In the data below, find the line that contains "(187, 372) none -> [73,262,98,272] 2769" and the line that contains "[659,252,677,266] to ->". Copy both, plus every line between them, exactly.

## Exercise data
◆ ◆ ◆ ◆

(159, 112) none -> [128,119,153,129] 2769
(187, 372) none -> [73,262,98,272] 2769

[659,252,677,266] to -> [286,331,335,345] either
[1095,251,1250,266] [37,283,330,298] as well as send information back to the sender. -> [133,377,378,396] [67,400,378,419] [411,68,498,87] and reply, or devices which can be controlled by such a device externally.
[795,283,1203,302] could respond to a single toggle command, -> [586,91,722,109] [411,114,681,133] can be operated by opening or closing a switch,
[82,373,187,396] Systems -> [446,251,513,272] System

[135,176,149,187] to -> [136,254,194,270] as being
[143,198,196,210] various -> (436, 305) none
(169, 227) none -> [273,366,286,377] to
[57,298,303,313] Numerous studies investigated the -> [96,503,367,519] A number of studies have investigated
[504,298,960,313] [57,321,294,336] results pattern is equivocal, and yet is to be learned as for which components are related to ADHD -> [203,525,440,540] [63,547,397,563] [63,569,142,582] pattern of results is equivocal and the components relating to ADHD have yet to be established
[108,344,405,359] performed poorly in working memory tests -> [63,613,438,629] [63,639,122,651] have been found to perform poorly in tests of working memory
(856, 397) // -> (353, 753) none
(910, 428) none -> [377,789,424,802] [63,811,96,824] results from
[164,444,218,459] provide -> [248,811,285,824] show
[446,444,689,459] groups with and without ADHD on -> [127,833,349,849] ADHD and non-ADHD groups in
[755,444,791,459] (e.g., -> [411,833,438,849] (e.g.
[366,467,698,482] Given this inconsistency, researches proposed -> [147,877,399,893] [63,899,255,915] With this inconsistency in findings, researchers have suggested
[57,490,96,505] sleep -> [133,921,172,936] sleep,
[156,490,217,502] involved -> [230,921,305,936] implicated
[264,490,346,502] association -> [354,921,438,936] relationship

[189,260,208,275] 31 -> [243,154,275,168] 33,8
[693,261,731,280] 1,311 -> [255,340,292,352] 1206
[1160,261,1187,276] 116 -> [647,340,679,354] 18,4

◆ ◆ ◆ ◆

## Your response
(187, 372) none -> [73,262,98,272] 2769

[659,252,677,266] to -> [286,331,335,345] either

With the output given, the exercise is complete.